Tax receipts for April fell $93 million, or 14.7 percent, below an official estimate that had been released just two weeks earlier. Almost all of the decrease was due to less collected in individual income taxes. In addition, individual income tax collections for April were 50 percent less than April 2013.

The figures were a shock to many legislators and Democrats blamed Brownback for cutting income taxes too much.

But Brownback blamed the revenue decrease on President Barack Obama and said wealthy taxpayers filed their capital gains income in 2012 tax year instead of 2013.

Goossen said “that shift in capital gains income occurred across the country and was well documented over the last year. Why wasn’t that calculated into the April 17 estimate?”

On April 17, the Consensus Revenue Estimating Group, which is composed of Brownback’s budget director, legislative budget experts and economists, released its semiannual forecast of state general revenue fund receipts for the rest of the current fiscal year and the next fiscal year.

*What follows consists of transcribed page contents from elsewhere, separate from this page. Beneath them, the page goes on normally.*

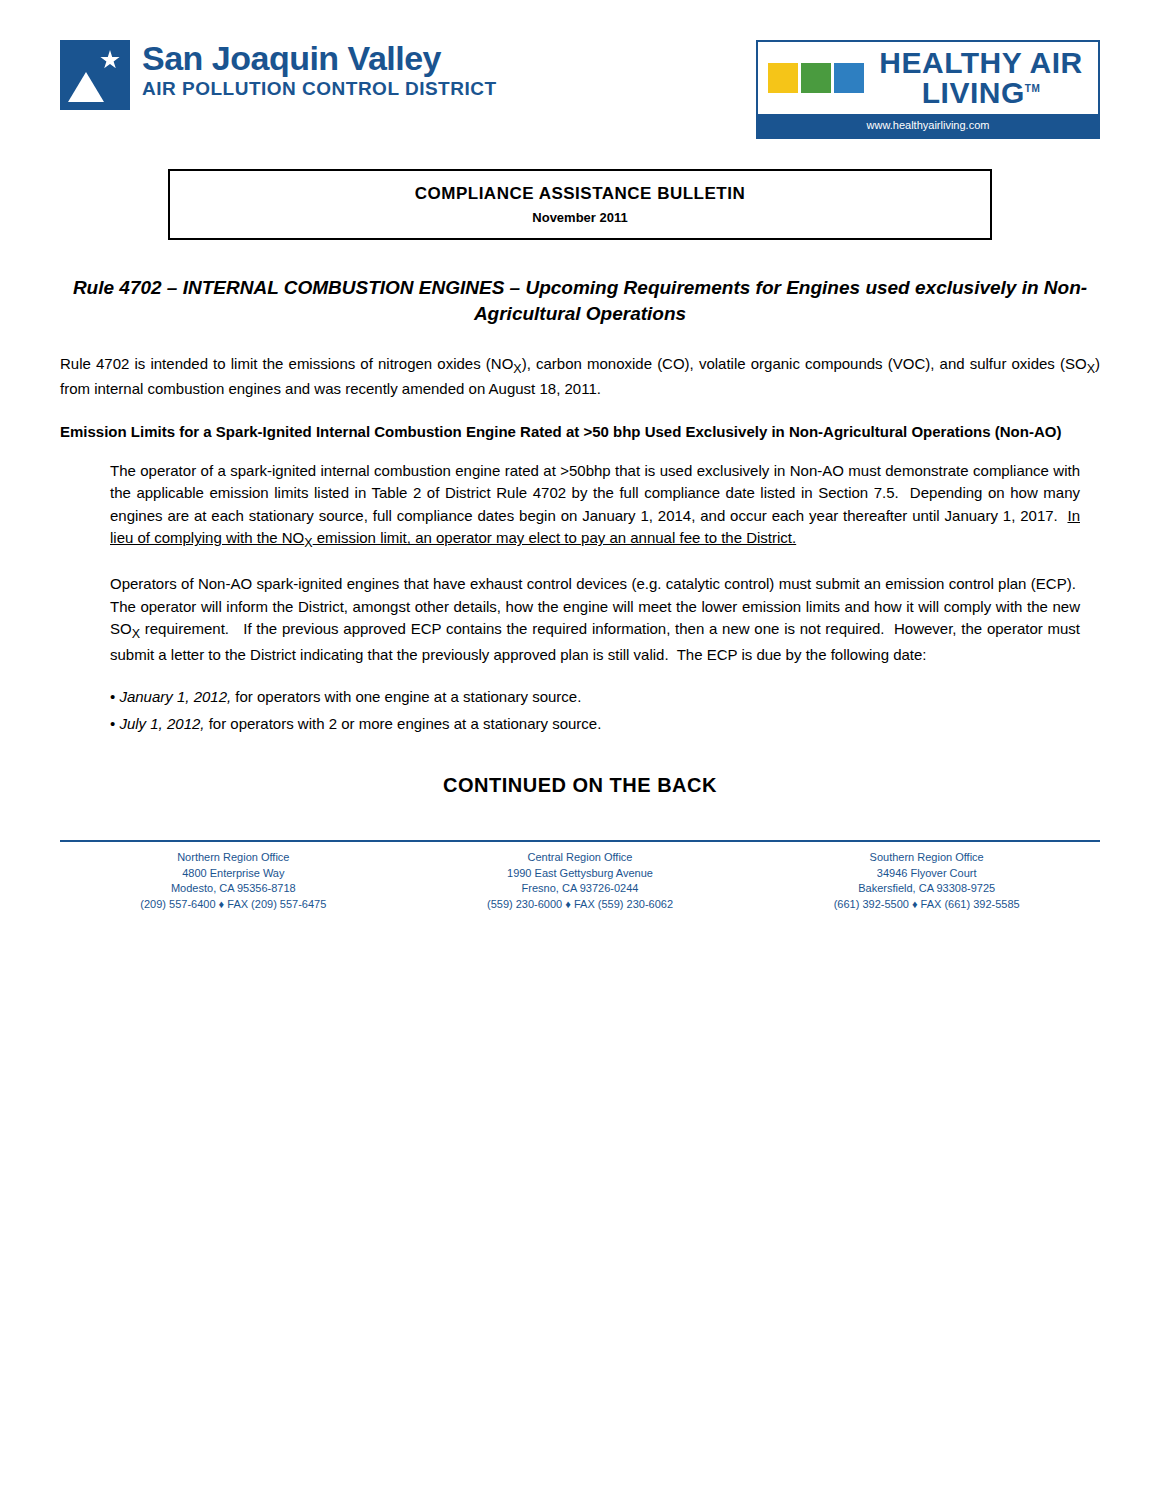San Joaquin Valley
AIR POLLUTION CONTROL DISTRICT
HEALTHY AIR LIVINGTM
www.healthyairliving.com
COMPLIANCE ASSISTANCE BULLETIN
November 2011
Rule 4702 – INTERNAL COMBUSTION ENGINES – Upcoming Requirements for Engines used exclusively in Non-Agricultural Operations
Rule 4702 is intended to limit the emissions of nitrogen oxides (NOX), carbon monoxide (CO), volatile organic compounds (VOC), and sulfur oxides (SOX) from internal combustion engines and was recently amended on August 18, 2011.
Emission Limits for a Spark-Ignited Internal Combustion Engine Rated at >50 bhp Used Exclusively in Non-Agricultural Operations (Non-AO)
The operator of a spark-ignited internal combustion engine rated at >50bhp that is used exclusively in Non-AO must demonstrate compliance with the applicable emission limits listed in Table 2 of District Rule 4702 by the full compliance date listed in Section 7.5. Depending on how many engines are at each stationary source, full compliance dates begin on January 1, 2014, and occur each year thereafter until January 1, 2017. In lieu of complying with the NOX emission limit, an operator may elect to pay an annual fee to the District.
Operators of Non-AO spark-ignited engines that have exhaust control devices (e.g. catalytic control) must submit an emission control plan (ECP). The operator will inform the District, amongst other details, how the engine will meet the lower emission limits and how it will comply with the new SOX requirement. If the previous approved ECP contains the required information, then a new one is not required. However, the operator must submit a letter to the District indicating that the previously approved plan is still valid. The ECP is due by the following date:
January 1, 2012, for operators with one engine at a stationary source.
July 1, 2012, for operators with 2 or more engines at a stationary source.
CONTINUED ON THE BACK
Northern Region Office 4800 Enterprise Way
Modesto, CA 95356-8718
(209) 557-6400 ♦ FAX (209) 557-6475
Central Region Office 1990 East Gettysburg Avenue
Fresno, CA 93726-0244
(559) 230-6000 ♦ FAX (559) 230-6062
Southern Region Office 34946 Flyover Court
Bakersfield, CA 93308-9725
(661) 392-5500 ♦ FAX (661) 392-5585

Goossen said legislators were told May and June revenue estimates may below previous estimates too, which could produce a serious budget crunch next year.

“A public release of more detailed data, and a fresh look at the income tax projection by the estimators, would help answer questions and provide confidence in the process,” said Goossen, who served as state budget director for 12 years under three governors, Republican Bill Graves and Democrats Kathleen Sebelius and Mark Parkinson.